I have read a lot about giftedness and this has helped me deal with these doubts regarding whether or not to make all my professional skills available as services. I do not seek a diagnosis of giftedness because, in my opinion, having a name to be the way I am would only be a way of justifying myself to the world. I do not need that. I am the way I am and naming it makes no difference in my life. They say that gifted people are born that way. I have enjoyed reading since I could read. But being the oldest daughter and having grown up in an environment where most of the time I had no emotional support, maybe I am like this because it was more interesting to seek support in books than in the people around me. Having Dona Benta by Monteiro Lobato as support could be better than having an adult from my real world. Paying a psychologist for myself without the adults doing therapy is nothing like emotional support. And if your opinion on this is different from mine, it is not of interest to me. What I needed from the adults around me, I didn't get most of the time, and that's a fact.

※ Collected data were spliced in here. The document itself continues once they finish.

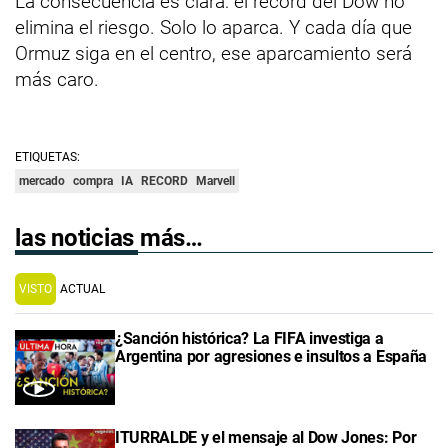
La consecuencia es clara: el récord del Dow no
elimina el riesgo. Solo lo aparca. Y cada día que
Ormuz siga en el centro, ese aparcamiento será
más caro.
ETIQUETAS:
mercado
compra
IA
RECORD
Marvell
las noticias más…
VISTO
ACTUAL
¿Sanción histórica? La FIFA investiga a
Argentina por agresiones e insultos a España
ITURRALDE y el mensaje al Dow Jones: Por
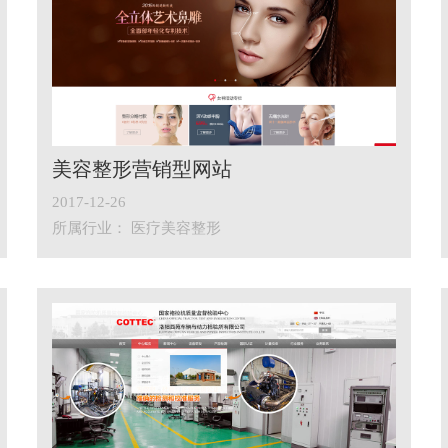
美容整形营销型网站
2017-12-26
所属行业： 医疗美容整形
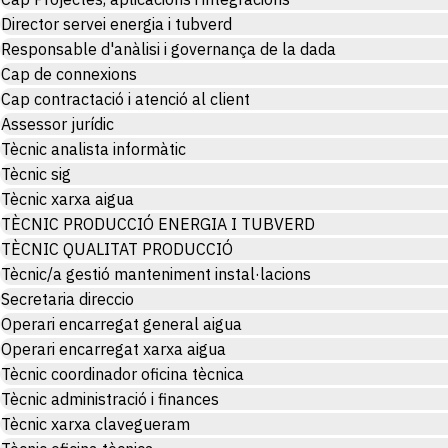
Director servei energia i tubverd
Responsable d'anàlisi i governança de la dada
Cap de connexions
Cap contractació i atenció al client
Assessor jurídic
Tècnic analista informàtic
Tècnic sig
Tècnic xarxa aigua
TÈCNIC PRODUCCIÓ ENERGIA I TUBVERD
TÈCNIC QUALITAT PRODUCCIÓ
Tècnic/a gestió manteniment instal·lacions
Secretaria direccio
Operari encarregat general aigua
Operari encarregat xarxa aigua
Tècnic coordinador oficina tècnica
Tècnic administració i finances
Tècnic xarxa clavegueram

The artwork I'm working on right now speaks to this issue of how some people attach themselves to labels, as if we were products on a supermarket shelf. I generally don't mind others calling me this or that. I don't feel like labels describe me, because they're too reductionist. I'm a human being, not a jar of jam. We can only get to know human beings by talking to them, not by judging them based on our beliefs about the names we use to describe them. It's a shame that so many adults still don't understand this and don't even invest in self-knowledge, they just blindly repeat the "truths" that were passed down to them by their parents as if they were absolute truths, as if life were a multiple-choice test where there is only one right answer for each question. People like that are boring! I want more of the brilliance of people who seek to discover who they really are and to be sculptors of their own personality, like I do.